Crucial talks aimed at averting fresh strikes by British Airways cabin crew are due to be held, with little sign of a breakthrough to the long-running dispute.
Chief executive Willie Walsh said he believed the airline's "final" offer rejected by Unite members last month still formed the basis of a resolution to the bitter row.
He also made clear he was pressing ahead with contingency plans to deal with further strikes, saying he was confident of running 100% of long-haul flights if there is more industrial action.
Cabin crew have taken 22 days of strike action since March and further walkouts could take place from September unless the peace talks, being held at the conciliation service Acas, lead to a deal.
The wave of strikes by cabin crew, coupled with disruption caused by Iceland's volcanic ash cloud, sent BA £164 million into the red for the three months to June, the carrier reported last week.
Mr Walsh said: "We continue to train volunteer cabin crew and that programme is going very well. I am looking forward to hearing what the trade union has to say in light of the poor turnout in the last ballot. I want to reach a resolution but we are preparing for further industrial action. I am confident we will operate 100% of our long-haul services and we are looking at the short-haul programme."

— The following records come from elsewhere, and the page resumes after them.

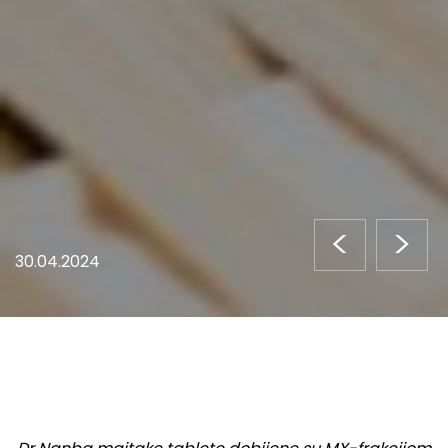
<
>
30.04.2024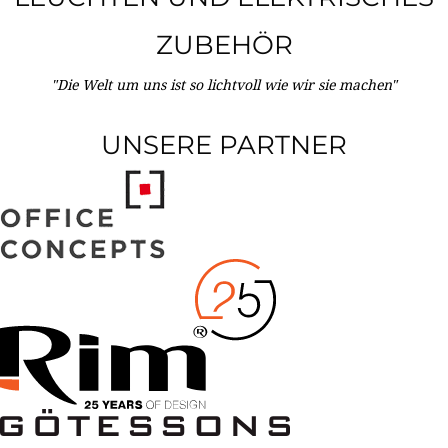
ZUBEHÖR
"Die Welt um uns ist so lichtvoll wie wir sie machen"
UNSERE PARTNER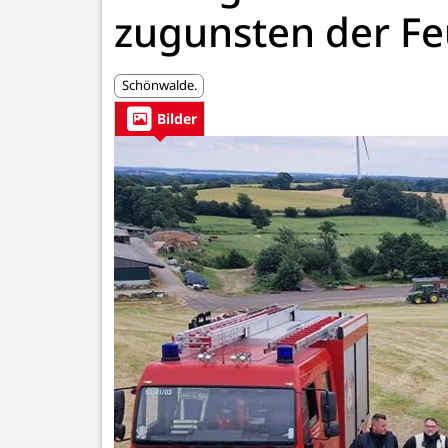
zugunsten der F
Schönwalde.
Bilder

Mr Walsh said the last deal put forward by BA was the "best and final offer" which he described as "very fair", adding: "If the union wanted to bring an end to the dispute, they would have looked to get an agreement and acceptance of the proposal.
Unite's joint leader Derek Simpson said: "This is a dispute over £10 million. Contrast that with the £164 million in losses this quarter alone and questions must be asked about the direction of BA's management and the sense of them maintaining this dispute with cabin crew.
"It is important to remember that, on every call in this dispute, BA's management has got it wrong. It claimed that crew would accept the offer if Unite put it to them; they did not. Only 15% voted in favour, with 85% finding no appeal in it at all. BA also claimed that the majority of crew worked during the dispute but we have processed over 7,000 claims for strike pay - that means 70% of Heathrow crew, the backbone of the BA operation, took strike action.
"These losses bring no pleasure to Unite. It is never our intention to see BA struggle. We would far prefer to see it thrive and the way to ensure this is to settle peacefully with cabin crew."